◆ TASK INSTRUCTIONS ◆
Please retype the data in full and exactly; the pictures are not part of the copy.

◆ DATASET EXCERPT ◆
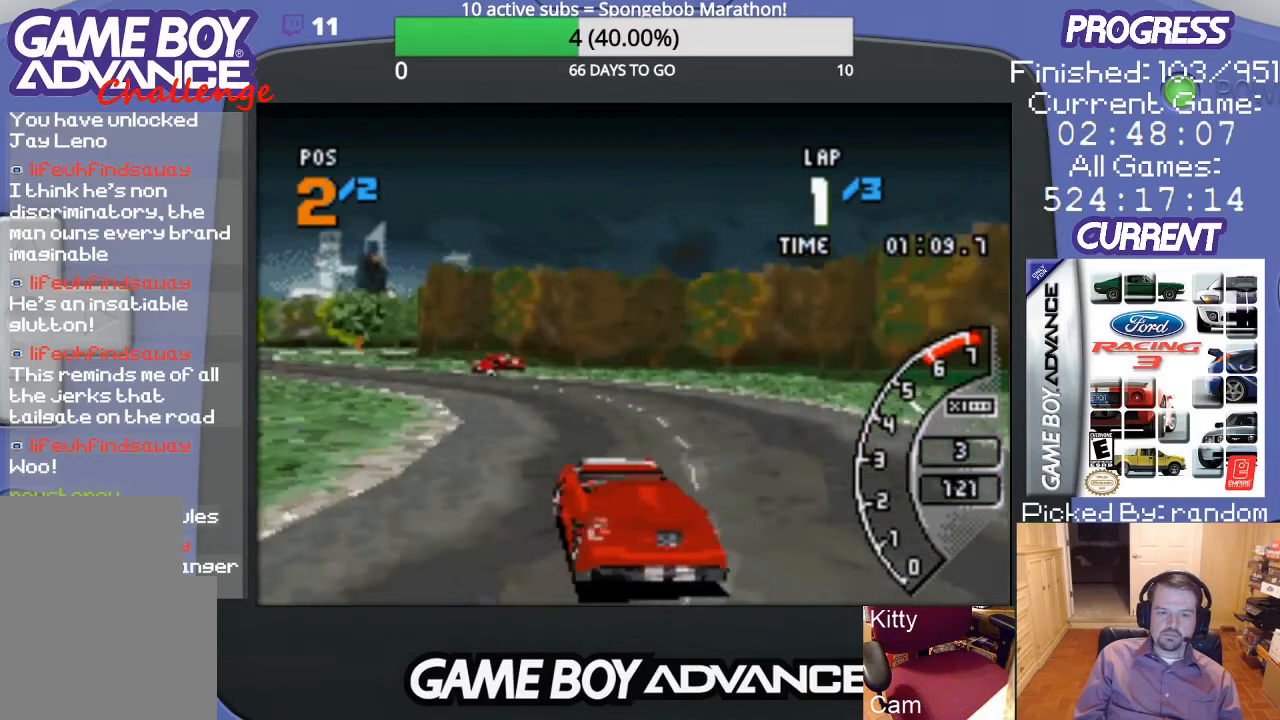
{"buttons": ["A"], "events": [[33, "DPAD_LEFT", "down"], [400, "DPAD_LEFT", "up"]]}
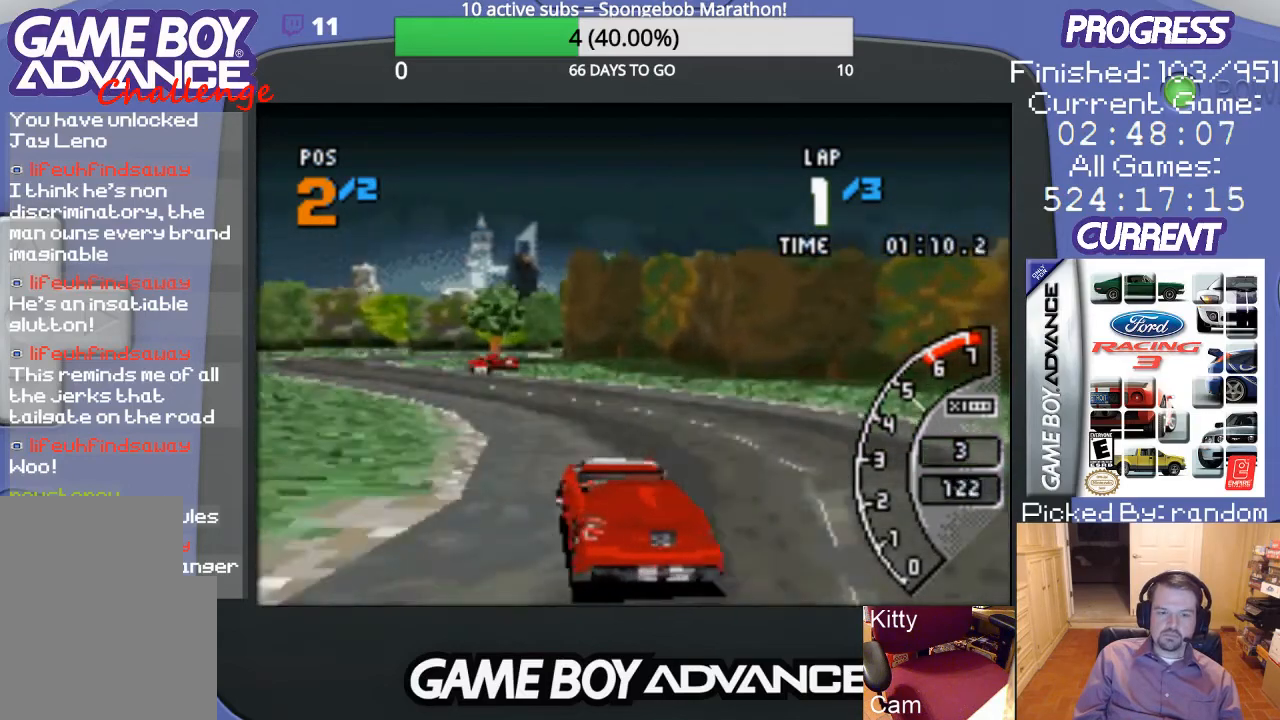
{"buttons": ["A"], "events": [[67, "DPAD_LEFT", "down"], [500, "DPAD_LEFT", "up"]]}
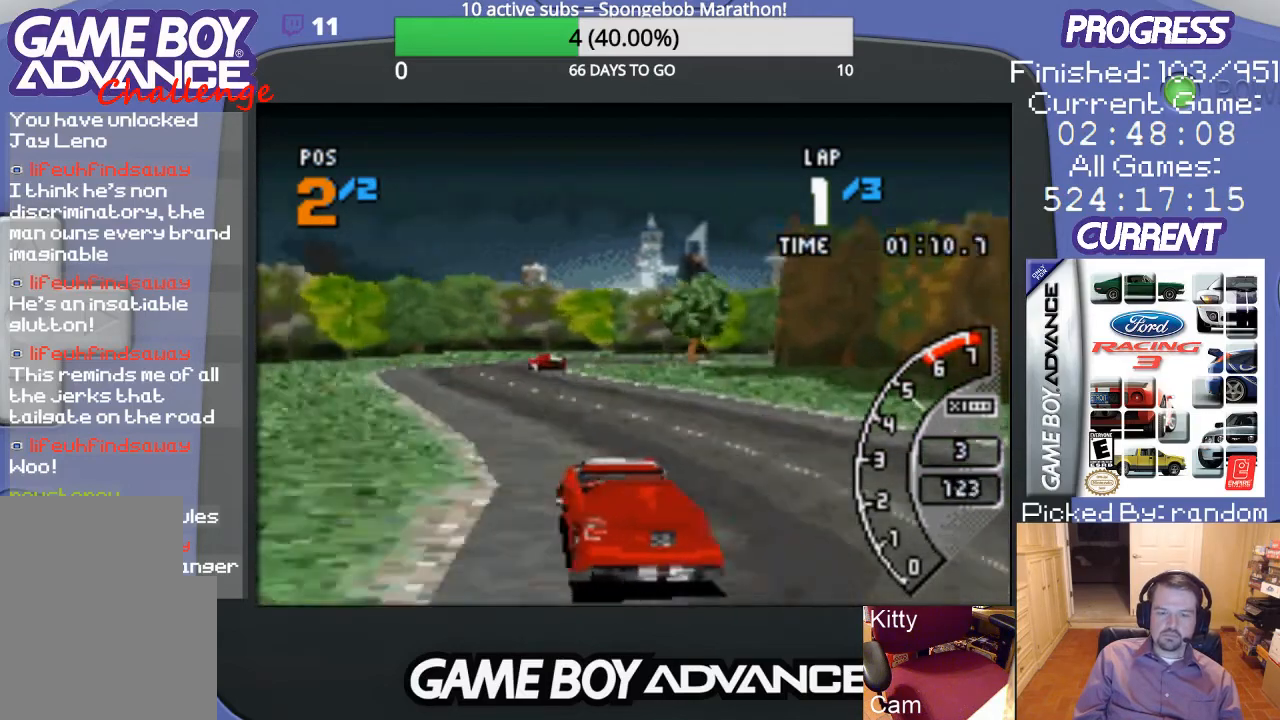
{"buttons": ["A"], "events": [[233, "DPAD_LEFT", "down"], [367, "DPAD_LEFT", "up"]]}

◆ OUTPUT FOR THIS EXERCISE ◆
{"buttons": ["A"], "events": [[33, "DPAD_LEFT", "down"], [400, "DPAD_LEFT", "up"]]}
{"buttons": ["A"], "events": [[67, "DPAD_LEFT", "down"], [500, "DPAD_LEFT", "up"]]}
{"buttons": ["A"], "events": [[233, "DPAD_LEFT", "down"], [367, "DPAD_LEFT", "up"]]}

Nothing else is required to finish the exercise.